*Exercise*.
All of the data that follows is to be written out exactly, with images excluded.

*Working data*.
☆ ☆ ☆
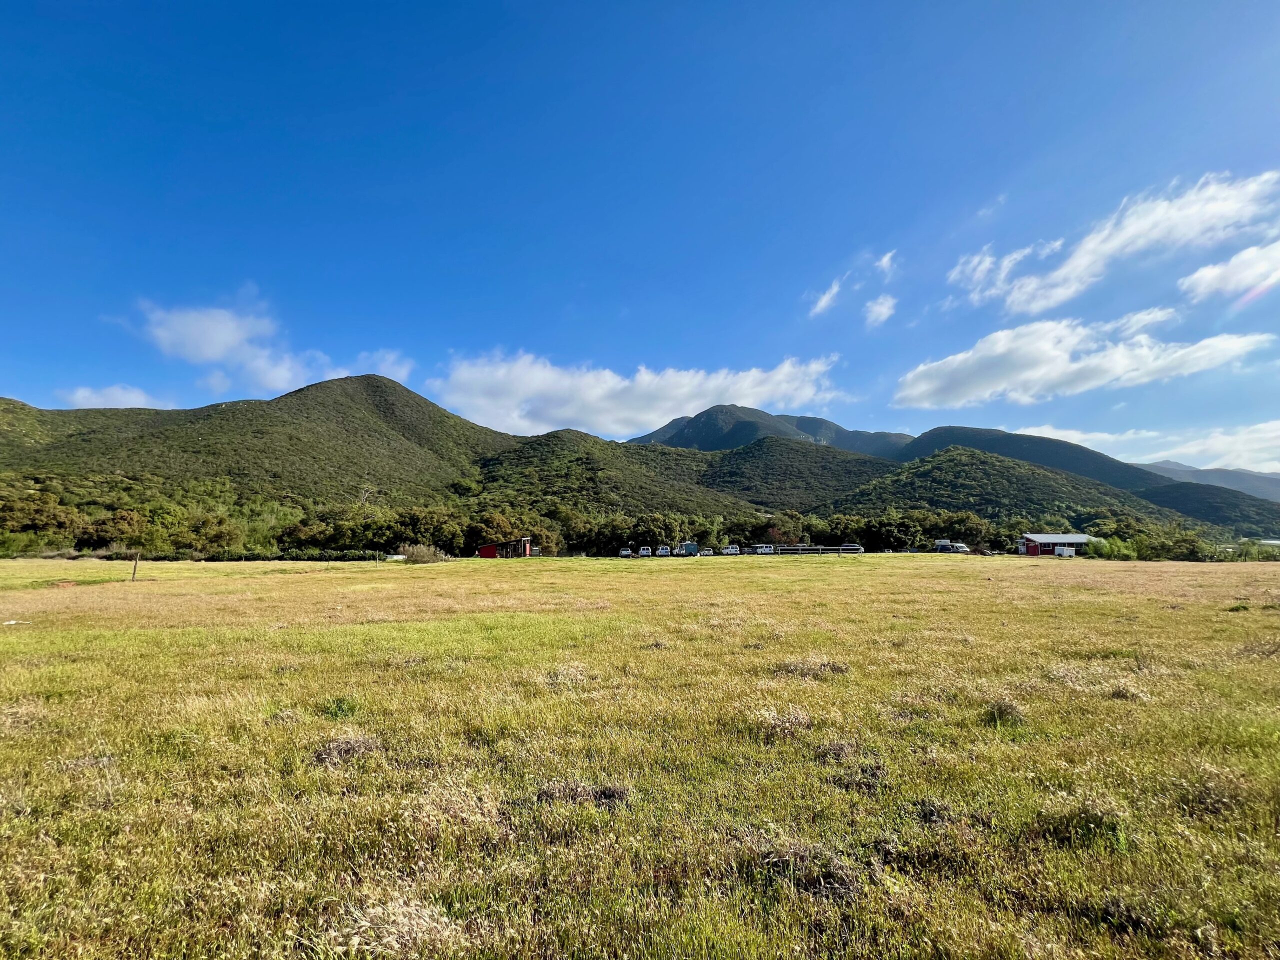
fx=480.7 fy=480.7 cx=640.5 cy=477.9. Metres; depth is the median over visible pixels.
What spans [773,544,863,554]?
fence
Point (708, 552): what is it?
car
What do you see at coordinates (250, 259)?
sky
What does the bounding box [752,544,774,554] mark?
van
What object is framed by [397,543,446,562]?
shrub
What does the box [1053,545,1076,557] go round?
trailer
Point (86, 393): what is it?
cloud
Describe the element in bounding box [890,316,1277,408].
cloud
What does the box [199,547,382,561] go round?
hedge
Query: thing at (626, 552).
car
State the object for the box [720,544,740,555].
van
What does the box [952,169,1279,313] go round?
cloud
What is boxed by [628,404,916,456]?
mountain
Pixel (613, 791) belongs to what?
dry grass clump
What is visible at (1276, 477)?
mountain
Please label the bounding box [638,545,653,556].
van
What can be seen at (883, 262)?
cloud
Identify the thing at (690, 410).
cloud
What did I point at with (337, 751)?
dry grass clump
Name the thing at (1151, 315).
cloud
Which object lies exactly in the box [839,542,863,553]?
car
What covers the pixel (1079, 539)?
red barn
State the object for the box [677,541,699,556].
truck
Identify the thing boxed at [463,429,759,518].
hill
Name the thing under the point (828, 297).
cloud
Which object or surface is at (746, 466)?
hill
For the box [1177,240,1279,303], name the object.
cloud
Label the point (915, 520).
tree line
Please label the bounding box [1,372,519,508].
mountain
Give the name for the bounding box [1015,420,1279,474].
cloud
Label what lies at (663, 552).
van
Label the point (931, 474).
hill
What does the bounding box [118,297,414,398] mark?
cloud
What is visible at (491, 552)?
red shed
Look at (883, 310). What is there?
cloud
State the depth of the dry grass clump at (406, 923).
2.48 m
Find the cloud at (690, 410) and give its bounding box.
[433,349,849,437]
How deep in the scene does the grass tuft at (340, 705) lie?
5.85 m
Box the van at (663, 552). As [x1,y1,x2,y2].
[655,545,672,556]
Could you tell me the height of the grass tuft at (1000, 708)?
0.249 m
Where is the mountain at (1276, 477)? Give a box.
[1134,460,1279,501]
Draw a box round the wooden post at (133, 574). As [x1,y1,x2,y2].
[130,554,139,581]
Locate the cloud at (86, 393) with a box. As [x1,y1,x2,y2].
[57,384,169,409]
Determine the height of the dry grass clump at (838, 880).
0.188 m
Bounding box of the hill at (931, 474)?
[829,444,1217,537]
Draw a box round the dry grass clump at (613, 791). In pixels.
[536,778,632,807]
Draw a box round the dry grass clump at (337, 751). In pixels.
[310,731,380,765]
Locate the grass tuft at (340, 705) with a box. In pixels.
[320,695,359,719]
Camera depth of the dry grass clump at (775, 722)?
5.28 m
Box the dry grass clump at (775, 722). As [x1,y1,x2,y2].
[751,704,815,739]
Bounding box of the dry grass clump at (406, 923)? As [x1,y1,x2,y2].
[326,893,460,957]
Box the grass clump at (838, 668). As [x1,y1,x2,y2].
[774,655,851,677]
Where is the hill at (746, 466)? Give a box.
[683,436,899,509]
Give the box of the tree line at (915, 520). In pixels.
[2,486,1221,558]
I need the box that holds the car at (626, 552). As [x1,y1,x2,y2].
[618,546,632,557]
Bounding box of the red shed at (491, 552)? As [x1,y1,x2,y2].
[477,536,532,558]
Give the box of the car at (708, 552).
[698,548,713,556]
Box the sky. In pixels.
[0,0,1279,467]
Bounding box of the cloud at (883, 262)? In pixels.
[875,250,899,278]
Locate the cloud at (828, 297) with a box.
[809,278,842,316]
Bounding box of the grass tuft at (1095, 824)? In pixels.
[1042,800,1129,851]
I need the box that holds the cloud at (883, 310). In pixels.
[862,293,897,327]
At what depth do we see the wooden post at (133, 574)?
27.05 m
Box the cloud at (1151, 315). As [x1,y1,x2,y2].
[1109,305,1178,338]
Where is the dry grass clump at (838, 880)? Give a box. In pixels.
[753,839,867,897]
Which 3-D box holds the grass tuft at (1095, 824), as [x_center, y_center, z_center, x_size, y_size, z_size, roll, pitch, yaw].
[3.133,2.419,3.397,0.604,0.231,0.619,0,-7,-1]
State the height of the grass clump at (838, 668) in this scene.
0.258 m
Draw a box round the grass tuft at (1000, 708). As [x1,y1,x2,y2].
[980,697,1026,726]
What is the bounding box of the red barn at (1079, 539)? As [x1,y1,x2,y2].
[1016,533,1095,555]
☆ ☆ ☆
*Response*.
fx=480.7 fy=480.7 cx=640.5 cy=477.9. Metres; depth is the median over visible pixels.
What spans [773,544,863,554]?
fence
Point (708, 552): what is it?
car
What do you see at coordinates (250, 259)?
sky
What does the bounding box [752,544,774,554] mark?
van
What object is framed by [397,543,446,562]?
shrub
What does the box [1053,545,1076,557] go round?
trailer
Point (86, 393): what is it?
cloud
Describe the element in bounding box [890,316,1277,408].
cloud
What does the box [199,547,382,561] go round?
hedge
Query: thing at (626, 552).
car
State the object for the box [720,544,740,555].
van
What does the box [952,169,1279,313] go round?
cloud
What is boxed by [628,404,916,456]?
mountain
Pixel (613, 791) belongs to what?
dry grass clump
What is visible at (1276, 477)?
mountain
Please label the bounding box [638,545,653,556].
van
What can be seen at (883, 262)?
cloud
Identify the thing at (690, 410).
cloud
What did I point at with (337, 751)?
dry grass clump
Name the thing at (1151, 315).
cloud
Which object lies exactly in the box [839,542,863,553]?
car
What covers the pixel (1079, 539)?
red barn
State the object for the box [677,541,699,556].
truck
Identify the thing boxed at [463,429,759,518].
hill
Name the thing under the point (828, 297).
cloud
Which object or surface is at (746, 466)?
hill
For the box [1177,240,1279,303], name the object.
cloud
Label the point (915, 520).
tree line
Please label the bounding box [1,372,519,508].
mountain
Give the name for the bounding box [1015,420,1279,474].
cloud
Label what lies at (663, 552).
van
Label the point (931, 474).
hill
What does the bounding box [118,297,414,398] mark?
cloud
What is visible at (491, 552)?
red shed
Look at (883, 310). What is there?
cloud
State the depth of the dry grass clump at (406, 923).
2.48 m
Find the cloud at (690, 410) and give its bounding box.
[433,349,849,437]
How deep in the scene does the grass tuft at (340, 705) lie?
5.85 m
Box the van at (663, 552). As [x1,y1,x2,y2].
[655,545,672,556]
Could you tell me the height of the grass tuft at (1000, 708)?
0.249 m
Where is the mountain at (1276, 477)? Give a box.
[1134,460,1279,501]
Draw a box round the wooden post at (133, 574). As [x1,y1,x2,y2].
[130,554,139,581]
Locate the cloud at (86, 393) with a box. As [x1,y1,x2,y2].
[57,384,169,409]
Determine the height of the dry grass clump at (838, 880).
0.188 m
Bounding box of the hill at (931, 474)?
[829,444,1217,537]
Draw a box round the dry grass clump at (613, 791). In pixels.
[536,778,632,807]
Draw a box round the dry grass clump at (337, 751). In pixels.
[310,731,380,765]
Locate the grass tuft at (340, 705) with a box. In pixels.
[320,695,359,719]
Camera depth of the dry grass clump at (775, 722)?
5.28 m
Box the dry grass clump at (775, 722). As [x1,y1,x2,y2].
[751,704,815,739]
Bounding box of the dry grass clump at (406, 923)? As [x1,y1,x2,y2].
[326,893,460,957]
Box the grass clump at (838, 668). As [x1,y1,x2,y2].
[774,655,851,677]
Where is the hill at (746, 466)? Give a box.
[683,436,899,509]
Give the box of the tree line at (915, 520). In pixels.
[2,486,1221,558]
I need the box that holds the car at (626, 552). As [x1,y1,x2,y2].
[618,546,632,557]
Bounding box of the red shed at (491, 552)? As [x1,y1,x2,y2].
[477,536,532,558]
Give the box of the car at (708, 552).
[698,548,713,556]
Box the sky. In pixels.
[0,0,1279,467]
Bounding box of the cloud at (883, 262)? In pixels.
[875,250,899,278]
Locate the cloud at (828, 297) with a box.
[809,278,842,316]
Bounding box of the grass tuft at (1095, 824)? In pixels.
[1042,800,1129,851]
I need the box that holds the cloud at (883, 310). In pixels.
[862,293,897,327]
At what depth do we see the wooden post at (133, 574)?
27.05 m
Box the cloud at (1151, 315). As [x1,y1,x2,y2].
[1109,305,1178,338]
Where is the dry grass clump at (838, 880)? Give a box. In pixels.
[753,839,867,897]
Which 3-D box holds the grass tuft at (1095, 824), as [x_center, y_center, z_center, x_size, y_size, z_size, roll, pitch, yaw].
[3.133,2.419,3.397,0.604,0.231,0.619,0,-7,-1]
State the height of the grass clump at (838, 668) in this scene.
0.258 m
Draw a box round the grass tuft at (1000, 708). As [x1,y1,x2,y2].
[980,697,1026,726]
What is the bounding box of the red barn at (1079, 539)? As [x1,y1,x2,y2].
[1016,533,1095,555]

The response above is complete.